Monday, June 11, 2012

Honey Is On Its Way

When the alfalfa and the Russian olives started blooming a couple of weeks ago I put two supers on both Ida and Georgia.  I always feel optimistic about the first alfalfa nectar flow and hope the bees will need two supers to contain all the nectar they are bringing in.  It never happens that way though-  it is a long slow process with the bees steadily bringing in nectar all summer long.  By the end of the summer I expect to have three (maybe four if it is a good year) supers on each hive.

As I checked the hives today I found that both Ida and Georgia have some nectar on their second super.  There is not a lot, just a little in a few frames.  In their first supers they both have at least some nectar in every frame.  Here is s picture of the nectar they are collecting.
I think, if you zoom in on the picture, you can see the sun reflecting off the nectar in the center right part of the frame.  This was photo is from Georgia and was actually taken last week.  I did not have the camera with me today.

Ida is ahead of Georgia in both nectar collection and population.  Ida has three or four frames in her super that are almost completely full of nectar.  I expect to see some capped honey next week.

Svetlana is slowly progressing.  I have been feeding her sugar syrup to help her draw comb on the frames in her two deep hive bodies.  I thought she would be all filled out and ready for her first honey super today, but she still has a couple of frames to draw before that can happen.  I will make her more sugar syrup today.  I think that by next week she should be ready to go, and we will have honey on its way from all three hives.

Tuesday, June 5, 2012

We Are Not Queenless

I guess that title might make it sound like I am talking about Queen Elizabeth's 60 year jubilee, but I am not. I am talking about the hives and specifically, Georgia. Let me explain the back story.

Our little apiary consists of three hives: Georgia, Ida, and Svetlana.  Svetlana is the new hive of Russian hybrids we set up from a package this spring.  Georgia is one of our original hives we installed back in 2009- boy does time fly!  Ida was created when we split Georgia earlier this spring and moved half of Georgia's bees (with the queen) into Virginia's old digs.  Virginia died out after going queenless and developing laying workers late last summer.  Are you with me so far?

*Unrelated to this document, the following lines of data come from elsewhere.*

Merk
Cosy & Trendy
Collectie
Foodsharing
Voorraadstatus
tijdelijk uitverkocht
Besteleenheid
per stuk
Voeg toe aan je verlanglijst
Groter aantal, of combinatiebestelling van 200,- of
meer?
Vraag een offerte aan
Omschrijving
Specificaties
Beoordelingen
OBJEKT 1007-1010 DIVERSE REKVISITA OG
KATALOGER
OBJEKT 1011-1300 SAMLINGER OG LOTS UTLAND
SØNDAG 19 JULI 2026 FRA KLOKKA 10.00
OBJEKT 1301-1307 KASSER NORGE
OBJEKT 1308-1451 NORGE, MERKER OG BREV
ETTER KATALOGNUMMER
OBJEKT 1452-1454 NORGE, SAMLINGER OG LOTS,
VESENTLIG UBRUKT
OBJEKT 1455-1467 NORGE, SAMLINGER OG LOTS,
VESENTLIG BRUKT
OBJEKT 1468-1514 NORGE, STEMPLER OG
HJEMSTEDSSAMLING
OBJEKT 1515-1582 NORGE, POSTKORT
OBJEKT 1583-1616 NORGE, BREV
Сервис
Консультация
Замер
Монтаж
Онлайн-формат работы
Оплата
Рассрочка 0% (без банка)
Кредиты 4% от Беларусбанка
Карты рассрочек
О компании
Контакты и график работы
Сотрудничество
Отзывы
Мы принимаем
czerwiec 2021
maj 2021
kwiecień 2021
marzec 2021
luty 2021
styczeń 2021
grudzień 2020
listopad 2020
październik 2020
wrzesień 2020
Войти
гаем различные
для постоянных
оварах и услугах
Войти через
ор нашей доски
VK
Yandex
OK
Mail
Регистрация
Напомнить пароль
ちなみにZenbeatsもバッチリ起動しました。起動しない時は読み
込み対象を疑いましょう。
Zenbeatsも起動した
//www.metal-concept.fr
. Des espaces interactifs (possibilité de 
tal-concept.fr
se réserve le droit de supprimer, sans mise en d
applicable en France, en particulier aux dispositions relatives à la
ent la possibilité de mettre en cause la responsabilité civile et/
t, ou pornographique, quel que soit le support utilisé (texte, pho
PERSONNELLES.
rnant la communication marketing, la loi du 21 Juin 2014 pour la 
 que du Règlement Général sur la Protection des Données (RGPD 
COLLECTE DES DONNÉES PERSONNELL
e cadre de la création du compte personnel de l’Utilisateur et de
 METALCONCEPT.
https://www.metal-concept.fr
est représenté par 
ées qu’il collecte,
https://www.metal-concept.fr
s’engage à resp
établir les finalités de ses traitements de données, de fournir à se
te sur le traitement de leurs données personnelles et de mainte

The Italian mutt queen that was in Georgia got moved over to Ida during the split.  She has continued to lay eggs and has kept that hive good and healthy.  As Georgia was then queenless, we ordered a new queen from the Walter T Kelley beekeeping supply company.  We ended up getting a Carniolan queen who had been bred with Minnesota Hygienic drones.  Minnesota Hygienic bees are Italian's that have been selected for increased hygienic behavior- they keep the hive cleaner and are thus more "resistant" to mites and other diseases.  Georgia's bee seemed to accept her very well and a week later I  found some eggs in the hive- not a lot, but some.  I figured we were on our way to a good year.

The next week I checked on her again but found no eggs at all.  I was discouraged.  I removed a frame of very young larva from Ida and put them in Georgia so they could make their own queen.  I went back again a week after that to make sure they were making supercedure cells for a new queen but found none.  Instead, I found... eggs!  It has been a roller coaster.

It has now been a couple of weeks and I thought I better check the hives again.  I wanted to check everyone for swarm cells and I also just wanted to make sure that everyone was queen right.  Ida and Svetlana are doing great queen-wise, but I was still a little worried about Georgia.  As I started going through her hive I only saw empty frames and some honey.  On the fourth frame I pulled I found a bunch of brood- capped and uncapped, but I wanted to see eggs.  On the fifth frame I also found brood but no eggs- but right there on to of the frame was the big plump queen.  Can you spot her in these first two photos?

Here is a close up of her majesty.
Isn't she beautiful?  Better looking than Queen Elizabeth, I think.  This week I choose to celebrate the reign of Georgia's queen.  May she live long and lay lots of eggs!

It does feel good to be queen right in all three hives!!

Sunday, June 3, 2012

Calling The Bees Home

I got to see something last night that I have never seen before, and it was really quite amazing.  I wandered out to the garden last evening right at dusk and, as it turns out, about 15 minutes before it started to rain.  As I got close to the hives I noticed that there were a lot of bees coming home.  The more closely I looked the more bees I could see.  They were coming in from all directions.  I knelt down next to one of the hives and looked out and up at about a 50-60 degree angle and, over the course of a few minutes, saw thousands of bees flying straight toward me and landing on the front porches of the hives next to me.  It was quite a sight.

I wonder if they were just coming home for the evening all at the same time or if they sensed that the rain was about to fall and that caused them all to return at once.  I would have liked to have somehow gotten a picture but I really don't think a camera would have been able to pick it all up.